__Exercise set__
1. According to the ON5500 description, in what format are the raw detector outputs stored?
2. Continue the ON5500 description from its last sentence.

__Page excerpt__
Sample Compatibility & Compliance

The ON5500 is validated for analysis of ferrous and non-ferrous metals (e.g., stainless steels, titanium alloys, nickel superalloys), metal powders (including additive manufacturing feedstocks), ceramics (Al₂O₃, SiC, ZrO₂), geological samples (ores, slags), and refractory compounds. Its measurement protocol aligns with ASTM E1019 (Standard Test Methods for Determination of Carbon, Sulfur, Nitrogen, and Oxygen in Steel, Iron, Nickel, and Cobalt Alloys), ISO 14284 (Steel and Iron—Sampling and Preparation of Samples for Determination of Chemical Composition), and JIS G 1211 (Methods for Determination of Oxygen and Nitrogen in Steel). The instrument supports audit-ready data integrity through time-stamped, user-logged method files, electronic signatures, and configurable audit trails compliant with FDA 21 CFR Part 11 requirements when deployed in regulated GLP/GMP environments.

Software & Data Management

NCS Analytical Suite v3.2 provides a Windows-based, role-based interface with intuitive workflow navigation, real-time signal visualization (IR absorbance vs. time, TCD voltage vs. time), and customizable reporting templates. All raw detector outputs, furnace parameters (current, voltage, temperature ramp), and gas flow profiles are stored in encrypted binary archives (.nca format) with MD5 checksum verification. Data export supports CSV, XML, and PDF formats; integration with LIMS is enabled via ODBC-compliant drivers and HL7-compliant metadata tagging. Method validation reports include precision (RSD), linearity (r² ≥ 0.9999 over 5 orders of magnitude), limit of detection (LOD = 0.01 ppm), and robustness testing across ambient temperature (15–30 °C) and humidity (30–70 % RH) ranges.

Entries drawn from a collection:
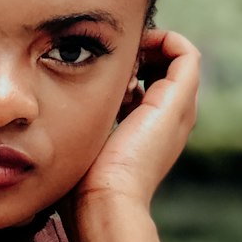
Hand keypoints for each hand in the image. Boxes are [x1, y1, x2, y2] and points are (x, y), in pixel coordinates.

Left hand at [75, 28, 200, 209]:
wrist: (105, 200)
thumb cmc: (84, 185)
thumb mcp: (81, 144)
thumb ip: (78, 124)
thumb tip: (58, 108)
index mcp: (150, 131)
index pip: (146, 83)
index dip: (122, 69)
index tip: (96, 77)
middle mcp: (170, 119)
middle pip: (161, 66)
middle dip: (132, 55)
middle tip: (107, 70)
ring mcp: (179, 109)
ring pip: (172, 56)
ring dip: (142, 49)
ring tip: (116, 69)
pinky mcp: (180, 100)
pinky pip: (184, 51)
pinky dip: (157, 42)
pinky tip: (126, 65)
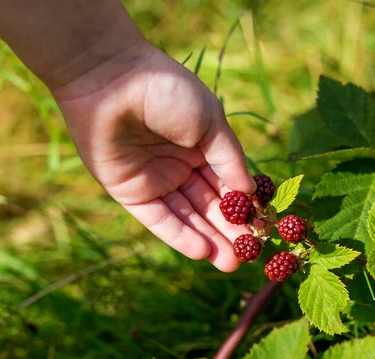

__Responses per task__
1. Encrypted binary archives in .nca format, with MD5 checksum verification.

2.
Applications

• Quality control of high-purity titanium sponge and aerospace-grade Ti-6Al-4V billets where oxygen segregation impacts ductility and fatigue life
• Process monitoring of metal injection molding (MIM) and binder jetting powders to ensure nitrogen-induced embrittlement remains below critical thresholds
• Research-grade quantification of interstitial O/N in niobium-based superconductors and zirconium nuclear cladding alloys
• Geochemical characterization of rare-earth element concentrates, where oxygen stoichiometry correlates with oxidation state and recovery efficiency
• Failure analysis laboratories verifying compliance with ASTM A1085 (structural hollow sections) oxygen limits (<0.025 %)

FAQ

What carrier gas is required, and what purity specifications must it meet?
Ultra-high-purity helium (≥99.9995 %) is mandatory. Impurities such as H₂, O₂, N₂, H₂O, and hydrocarbons must each be ≤0.1 ppm to prevent baseline noise, catalytic interference, and erroneous N₂ quantification.
Can the ON5500 analyze samples with high carbon content without interference?
Yes—the integrated CO oxidation stage ensures quantitative conversion of all carbon-bound oxygen to CO₂; residual CO is removed upstream of the IR cell. Carbon content up to 5 % does not affect oxygen accuracy.
Is external cooling water required for the pulse furnace?
Yes. A closed-loop chiller delivering deionized water at 15–25 °C and ≥2.5 bar pressure is required for continuous operation at rated furnace power.
How is calibration traceability maintained?
Calibration is performed using NIST-traceable certified reference materials (CRMs) such as NCS TC11101 (Fe-based O/N standard) and BCS CRM 305a (Ti-based O/N standard); certificate of analysis includes uncertainty budgets per ISO/IEC 17025.
Does the system support remote diagnostics and firmware updates?
Yes—via secure TLS 1.2-enabled Ethernet connection; remote access requires two-factor authentication and is governed by configurable IP whitelisting policies.